• [Using the information]
(A) Name every platform that the article about the .NET MAUI extension for VS Code says MAUI targets.
(B) According to the article about the .NET MAUI extension for VS Code, which WinAppDriver version does Gerald Versluis recommend?

• [Text provided]

The Visual Studio Code (VS Code) extension for .NET MAUI (Multi-platform App UI) is now generally available. It’s a means of developing cross-platform mobile and desktop applications on Windows and Mac, and the official successor to the discontinued Visual Studio Mac.
Maddy Montaquilla, senior program manager for .NET MAUI, posted that “the .NET MAUI VS Code extension is out of preview” and highlighted new features including XAML IntelliSense – which provides code completion, tooltips and code navigation – as well as Hot Reload for both XAML and C#.
XAML is the XML-based language for defining a GUI in MAUI, and Hot Reload is the feature that allows developers to edit the code while debugging and see the UI update on the fly. The XAML Hot Reload is enabled by default, but the feature for C# is “still in an experimental state,” according to Montaquilla, therefore off by default. MAUI targets Windows, Mac Catalyst (Mac desktop apps which share code with iPad apps), Android, iOS and Samsung’s Tizen. MAUI does not target Linux despite heated discussion – and despite Linux being originally well supported by Xamarin, the Mono-based .NET framework which MAUI replaces.
On Windows, most developers will use Visual Studio for MAUI applications, but on Mac VS Code is the official option following the demise of VS Mac. The MAUI extension requires C# Dev Kit, which means organizations need a Visual Studio license in order to use it, unlike most VS Code extensions.
Although now at version 1.1.6, developers will be wary of the quality of the extension. Last month a dev reviewing the extension said it was “missing critical features, more and more broken on each new version. This is not a replacement for VS for Mac.” The C# Dev Kit also has poor reviews.
A curious chapter in this story relates to UI testing MAUI apps with Appium – an open source project for UI automation. Earlier this week, senior software engineer Gerald Versluis posted steps for using Appium to test a MAUI application on Windows, explaining that it requires a component called WinAppDriver to communicate between Appium and the target application, and recommending version 1.2.1.
A dev was quick to comment that “WindowsAppDriver … is a repository that has seen no development for several years and the repository has issues with no responses.”
The last WinAppDriver full release was in November 2020. There was also a pre-release of version 1.3 in July 2021 that Versluis warns not to use. A lengthy GitHub thread from around the same date states that “development would be paused for at least six months” adding that “we are committed to bringing critical improvements for WinAppDriver to keep pace with other developments in the platform.” The post implies that the team which was developing WinAppDriver lacks the resources to continue with it, focusing instead on Windows 11.
Since then developers have pleaded for an update, but so far without success. “I wrote to about 4–5 main committers of this repo at MS asking for an update. Two of those bounce. Update: no one answered,” lamented one in March 2022. A common request is to make the project open source. The discussion now is mainly about alternatives. There are numerous issues with WinAppDriver – not least that it is only supported on Windows 10 and Windows Server 2016, and not on Windows 11.
“I can understand that that is not a good look,” said Versluis. “However, when using the version specified, all seems to work fine for what we’ve been using it for in the .NET MAUI codebase. Besides it not being updated and not looking maintained, is there anything specific you have a problem with?”
Discussions like this contribute to a sense that, despite the efforts of the MAUI team at Microsoft, it is not a high priority. That will dampen enthusiasm for adoption.

• [Record excerpts]
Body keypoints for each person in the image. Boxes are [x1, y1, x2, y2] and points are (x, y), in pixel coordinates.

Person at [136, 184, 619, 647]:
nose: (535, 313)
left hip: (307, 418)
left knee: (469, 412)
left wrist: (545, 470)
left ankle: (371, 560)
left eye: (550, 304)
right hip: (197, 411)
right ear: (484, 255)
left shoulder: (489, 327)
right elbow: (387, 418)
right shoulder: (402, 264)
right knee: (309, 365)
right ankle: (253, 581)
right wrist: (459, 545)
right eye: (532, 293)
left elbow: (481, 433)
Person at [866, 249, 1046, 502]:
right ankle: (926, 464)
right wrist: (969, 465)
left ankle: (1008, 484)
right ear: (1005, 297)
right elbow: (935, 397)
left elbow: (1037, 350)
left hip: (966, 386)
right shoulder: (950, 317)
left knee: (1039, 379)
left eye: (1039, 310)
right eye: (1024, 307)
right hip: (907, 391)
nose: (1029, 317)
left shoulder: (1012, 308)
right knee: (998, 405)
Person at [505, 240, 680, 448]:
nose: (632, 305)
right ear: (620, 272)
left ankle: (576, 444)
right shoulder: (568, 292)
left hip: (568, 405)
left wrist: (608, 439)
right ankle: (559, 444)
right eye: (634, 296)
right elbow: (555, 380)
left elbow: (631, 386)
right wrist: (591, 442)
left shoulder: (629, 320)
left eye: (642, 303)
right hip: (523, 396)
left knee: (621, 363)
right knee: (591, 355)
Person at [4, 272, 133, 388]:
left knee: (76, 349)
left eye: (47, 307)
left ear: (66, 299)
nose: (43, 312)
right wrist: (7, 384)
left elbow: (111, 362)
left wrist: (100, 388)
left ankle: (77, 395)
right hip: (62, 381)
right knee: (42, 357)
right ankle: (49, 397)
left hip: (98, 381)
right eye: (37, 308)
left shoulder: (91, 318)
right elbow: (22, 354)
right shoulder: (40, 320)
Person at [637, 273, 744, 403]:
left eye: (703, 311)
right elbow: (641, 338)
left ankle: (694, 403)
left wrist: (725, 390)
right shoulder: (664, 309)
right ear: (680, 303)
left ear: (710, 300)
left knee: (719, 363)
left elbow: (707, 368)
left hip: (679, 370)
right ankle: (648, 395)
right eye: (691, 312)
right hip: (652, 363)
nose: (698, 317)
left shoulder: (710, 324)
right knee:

• [Solutions to the exercise]
(A) Windows, Mac Catalyst, Android, iOS, and Samsung's Tizen.

(B) Version 1.2.1.